In [1]:
%matplotlib inline
import matplotlib.pyplot as plt
from matplotlib import style
import seaborn as sb
import pandas as pd
import praw
import numpy as np
from collections import Counter
import os
import nltk
style.use('ggplot')

In [2]:
from nltk.tokenize import RegexpTokenizer
from nltk.tokenize import word_tokenize
from nltk.corpus import wordnet 
from nltk.stem import WordNetLemmatizer
from nltk.corpus import stopwords
from nltk import pos_tag
from wordcloud import WordCloud

In [3]:
r = praw.Reddit(client_id='bvqtjKrg-4OJzA', 
                     client_secret='aNb_AKNWjcidfCftt85u86VUnsNpOw', 
                     user_agent='SCRIPT_NAME', 
                     username='peer_max_alon', 
                     password='peerproduction1')

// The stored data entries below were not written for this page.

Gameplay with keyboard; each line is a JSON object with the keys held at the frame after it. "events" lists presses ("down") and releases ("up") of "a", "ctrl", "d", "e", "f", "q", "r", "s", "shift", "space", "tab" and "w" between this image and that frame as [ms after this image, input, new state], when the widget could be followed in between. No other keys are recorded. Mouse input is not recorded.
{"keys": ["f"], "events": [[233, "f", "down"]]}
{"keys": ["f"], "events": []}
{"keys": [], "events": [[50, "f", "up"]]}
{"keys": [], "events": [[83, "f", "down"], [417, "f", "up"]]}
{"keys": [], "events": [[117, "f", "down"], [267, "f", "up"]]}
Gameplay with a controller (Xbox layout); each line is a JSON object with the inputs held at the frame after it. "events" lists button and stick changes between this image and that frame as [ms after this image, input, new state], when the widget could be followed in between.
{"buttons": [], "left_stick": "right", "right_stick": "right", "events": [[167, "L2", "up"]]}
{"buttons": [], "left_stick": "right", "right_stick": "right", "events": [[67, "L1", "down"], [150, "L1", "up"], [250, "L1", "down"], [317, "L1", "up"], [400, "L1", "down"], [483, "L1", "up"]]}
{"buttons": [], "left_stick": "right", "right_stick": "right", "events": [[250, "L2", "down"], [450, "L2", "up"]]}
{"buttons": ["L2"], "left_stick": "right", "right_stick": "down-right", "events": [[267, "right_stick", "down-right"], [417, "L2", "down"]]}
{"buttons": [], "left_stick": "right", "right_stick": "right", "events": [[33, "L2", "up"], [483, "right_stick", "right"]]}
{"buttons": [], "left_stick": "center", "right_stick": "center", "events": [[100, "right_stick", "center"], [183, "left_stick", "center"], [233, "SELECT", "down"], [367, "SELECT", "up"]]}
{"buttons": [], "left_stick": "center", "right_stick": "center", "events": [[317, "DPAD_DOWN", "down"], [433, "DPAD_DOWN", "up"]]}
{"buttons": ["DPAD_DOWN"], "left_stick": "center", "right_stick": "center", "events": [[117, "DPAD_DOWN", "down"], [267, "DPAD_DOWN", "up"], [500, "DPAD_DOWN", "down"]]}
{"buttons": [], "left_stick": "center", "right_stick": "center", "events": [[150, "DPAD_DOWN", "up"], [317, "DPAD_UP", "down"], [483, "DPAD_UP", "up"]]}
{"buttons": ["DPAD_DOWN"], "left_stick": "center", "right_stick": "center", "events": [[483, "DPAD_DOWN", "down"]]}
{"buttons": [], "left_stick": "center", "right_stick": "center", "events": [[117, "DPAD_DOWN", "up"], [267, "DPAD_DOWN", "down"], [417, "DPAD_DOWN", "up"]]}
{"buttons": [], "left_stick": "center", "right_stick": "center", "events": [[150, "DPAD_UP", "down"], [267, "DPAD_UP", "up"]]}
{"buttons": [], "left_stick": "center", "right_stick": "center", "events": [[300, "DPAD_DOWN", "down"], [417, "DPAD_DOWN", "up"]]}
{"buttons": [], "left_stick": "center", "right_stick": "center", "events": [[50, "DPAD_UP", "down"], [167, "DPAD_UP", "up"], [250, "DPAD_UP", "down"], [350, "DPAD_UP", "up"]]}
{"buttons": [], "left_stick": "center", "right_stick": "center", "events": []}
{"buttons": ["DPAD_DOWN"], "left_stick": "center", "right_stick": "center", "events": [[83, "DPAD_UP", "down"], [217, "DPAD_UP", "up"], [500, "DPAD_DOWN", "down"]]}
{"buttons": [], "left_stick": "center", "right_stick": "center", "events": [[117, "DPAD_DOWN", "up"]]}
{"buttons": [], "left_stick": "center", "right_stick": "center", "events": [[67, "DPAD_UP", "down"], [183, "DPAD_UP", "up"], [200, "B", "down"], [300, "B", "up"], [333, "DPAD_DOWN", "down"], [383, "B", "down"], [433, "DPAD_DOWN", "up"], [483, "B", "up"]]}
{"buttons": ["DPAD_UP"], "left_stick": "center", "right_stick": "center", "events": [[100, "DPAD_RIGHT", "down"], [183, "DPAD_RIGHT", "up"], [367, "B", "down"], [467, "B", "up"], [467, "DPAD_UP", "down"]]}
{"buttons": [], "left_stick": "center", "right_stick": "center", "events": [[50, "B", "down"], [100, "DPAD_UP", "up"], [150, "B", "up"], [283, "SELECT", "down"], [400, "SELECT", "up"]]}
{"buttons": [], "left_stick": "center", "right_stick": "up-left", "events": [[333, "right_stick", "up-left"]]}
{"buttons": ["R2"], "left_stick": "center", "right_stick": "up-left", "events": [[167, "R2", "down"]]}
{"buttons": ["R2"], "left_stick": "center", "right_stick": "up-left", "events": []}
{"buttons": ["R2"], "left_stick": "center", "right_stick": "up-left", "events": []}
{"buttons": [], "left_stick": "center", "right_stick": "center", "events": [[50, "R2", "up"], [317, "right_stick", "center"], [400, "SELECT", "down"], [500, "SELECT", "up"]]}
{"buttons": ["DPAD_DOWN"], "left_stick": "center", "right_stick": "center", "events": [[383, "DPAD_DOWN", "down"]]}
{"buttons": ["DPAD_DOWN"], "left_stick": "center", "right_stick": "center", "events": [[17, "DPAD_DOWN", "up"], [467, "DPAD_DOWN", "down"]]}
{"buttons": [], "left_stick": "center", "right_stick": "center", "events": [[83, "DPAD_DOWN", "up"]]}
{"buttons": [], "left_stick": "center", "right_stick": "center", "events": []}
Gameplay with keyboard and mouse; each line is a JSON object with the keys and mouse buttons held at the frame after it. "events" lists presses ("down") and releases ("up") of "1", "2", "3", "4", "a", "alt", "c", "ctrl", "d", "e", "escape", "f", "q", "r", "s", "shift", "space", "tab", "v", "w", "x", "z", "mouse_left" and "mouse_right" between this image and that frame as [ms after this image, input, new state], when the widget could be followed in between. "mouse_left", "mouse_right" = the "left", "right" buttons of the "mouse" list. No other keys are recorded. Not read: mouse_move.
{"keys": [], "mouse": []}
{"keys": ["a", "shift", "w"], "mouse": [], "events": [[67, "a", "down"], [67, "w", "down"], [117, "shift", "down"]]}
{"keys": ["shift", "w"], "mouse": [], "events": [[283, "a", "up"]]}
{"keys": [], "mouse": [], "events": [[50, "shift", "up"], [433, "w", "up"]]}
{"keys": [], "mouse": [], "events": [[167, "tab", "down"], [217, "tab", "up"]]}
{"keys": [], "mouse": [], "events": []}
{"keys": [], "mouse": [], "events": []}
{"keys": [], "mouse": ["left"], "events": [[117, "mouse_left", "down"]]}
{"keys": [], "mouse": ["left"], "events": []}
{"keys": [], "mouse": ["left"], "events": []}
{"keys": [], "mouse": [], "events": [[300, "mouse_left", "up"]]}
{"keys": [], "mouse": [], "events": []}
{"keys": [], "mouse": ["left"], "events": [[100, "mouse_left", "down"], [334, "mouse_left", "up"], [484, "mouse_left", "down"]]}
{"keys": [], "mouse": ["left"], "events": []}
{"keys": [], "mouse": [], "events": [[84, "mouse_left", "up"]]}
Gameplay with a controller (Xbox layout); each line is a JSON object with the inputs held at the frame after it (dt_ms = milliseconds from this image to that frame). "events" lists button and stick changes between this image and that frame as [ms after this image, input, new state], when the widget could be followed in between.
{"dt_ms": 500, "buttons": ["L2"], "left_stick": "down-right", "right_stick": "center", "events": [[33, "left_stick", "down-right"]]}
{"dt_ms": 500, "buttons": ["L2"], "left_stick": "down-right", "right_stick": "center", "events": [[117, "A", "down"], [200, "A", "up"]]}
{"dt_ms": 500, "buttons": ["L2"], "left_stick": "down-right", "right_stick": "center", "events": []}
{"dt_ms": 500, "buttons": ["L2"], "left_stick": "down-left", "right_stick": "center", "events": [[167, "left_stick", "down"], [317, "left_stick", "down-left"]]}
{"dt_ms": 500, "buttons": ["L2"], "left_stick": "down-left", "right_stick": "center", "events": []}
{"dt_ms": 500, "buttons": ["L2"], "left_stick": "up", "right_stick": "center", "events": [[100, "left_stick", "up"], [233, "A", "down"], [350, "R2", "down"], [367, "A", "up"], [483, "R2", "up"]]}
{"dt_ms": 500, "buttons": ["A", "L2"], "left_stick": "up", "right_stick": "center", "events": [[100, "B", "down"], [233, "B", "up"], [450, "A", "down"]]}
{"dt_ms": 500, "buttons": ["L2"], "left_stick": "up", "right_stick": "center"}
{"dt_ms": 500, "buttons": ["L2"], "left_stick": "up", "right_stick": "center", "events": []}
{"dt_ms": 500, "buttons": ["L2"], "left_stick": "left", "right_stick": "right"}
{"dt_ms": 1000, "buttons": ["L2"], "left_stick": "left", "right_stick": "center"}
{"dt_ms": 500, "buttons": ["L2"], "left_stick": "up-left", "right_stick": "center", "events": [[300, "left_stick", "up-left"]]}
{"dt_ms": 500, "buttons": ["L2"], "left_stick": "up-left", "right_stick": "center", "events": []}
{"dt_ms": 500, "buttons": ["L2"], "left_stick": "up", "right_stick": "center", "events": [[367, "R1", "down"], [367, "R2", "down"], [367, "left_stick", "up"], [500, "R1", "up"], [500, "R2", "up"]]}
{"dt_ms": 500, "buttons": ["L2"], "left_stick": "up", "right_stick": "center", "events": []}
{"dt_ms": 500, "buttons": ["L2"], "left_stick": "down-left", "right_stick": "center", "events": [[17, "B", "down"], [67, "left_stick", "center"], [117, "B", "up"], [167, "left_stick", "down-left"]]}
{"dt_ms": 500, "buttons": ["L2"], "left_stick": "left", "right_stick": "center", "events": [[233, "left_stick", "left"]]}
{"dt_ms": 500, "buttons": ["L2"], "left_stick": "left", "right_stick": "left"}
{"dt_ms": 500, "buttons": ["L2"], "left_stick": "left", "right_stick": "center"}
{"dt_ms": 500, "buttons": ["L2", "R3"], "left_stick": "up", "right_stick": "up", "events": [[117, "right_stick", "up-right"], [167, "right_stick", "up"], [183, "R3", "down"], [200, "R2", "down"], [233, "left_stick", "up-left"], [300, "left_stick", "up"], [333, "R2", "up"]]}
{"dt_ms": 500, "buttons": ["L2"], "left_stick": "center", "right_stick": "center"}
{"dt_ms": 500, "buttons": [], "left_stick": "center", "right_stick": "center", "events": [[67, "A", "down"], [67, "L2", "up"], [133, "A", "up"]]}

Version 7.0.0 of praw is outdated. Version 7.1.0 was released Tuesday June 23, 2020.


## Functions

### Subreddit distribution functions

In [4]:
def get_mods(subreddit):
    bots = ['AutoModerator', 'modlog_research_bot', 'PoliticsModeratorBot', 'rGameMods']
    mods = [mod.name for mod in subreddit.moderator() if mod.name not in bots]
    return mods

In [5]:
def get_posts(mods, sub, sub_name):
    for mod in mods:
        posts_list = []
        posts = r.redditor(mod).submissions.new(limit=500)
        for post in posts:
            d = {}
            d['subreddit'] = post.subreddit.display_name
            d['title'] = post.title
#           d['url'] = "https://www.reddit.com" + post.permalink
            posts_list.append(d)
        df = pd.DataFrame(posts_list)
        df.to_csv(f'data/{sub_name}/posts/{mod}.csv', index=False)
    distribution_aggregator(mods, sub_name, 'posts')

In [6]:
def get_comments(mods, sub, sub_name):
    for mod in mods:
        comments_list = []
        comments = r.redditor(mod).comments.new(limit=500)
        for comment in comments:
            d = {}
            d['subreddit'] = comment.subreddit.display_name
            d['body'] = comment.body
#           d['url'] = "https://www.reddit.com" + comment.submission.permalink
            comments_list.append(d)
        df = pd.DataFrame(comments_list)
        df.to_csv(f'data/{sub_name}/comments/{mod}.csv', index=False)
    distribution_aggregator(mods, sub_name, 'comments')

In [7]:
def distribution_aggregator(mods, sub_name, submission_type):
    total = []
    for mod in mods:
        try:
            data = pd.read_csv(f'data/{sub_name}/{submission_type}/{mod}.csv')
        except pd.errors.EmptyDataError:
            total.append(dict())
            continue
        counter = dict(Counter(data['subreddit']))
        total.append(counter)
    distribution = pd.DataFrame(total, index=mods, dtype=np.int)
    distribution.fillna(0,inplace=True)
    distribution[distribution.columns] = distribution[distribution.columns].astype(int)
    distribution.to_excel(f'data/{sub_name}/{submission_type}/{submission_type}_aggreagated.xlsx')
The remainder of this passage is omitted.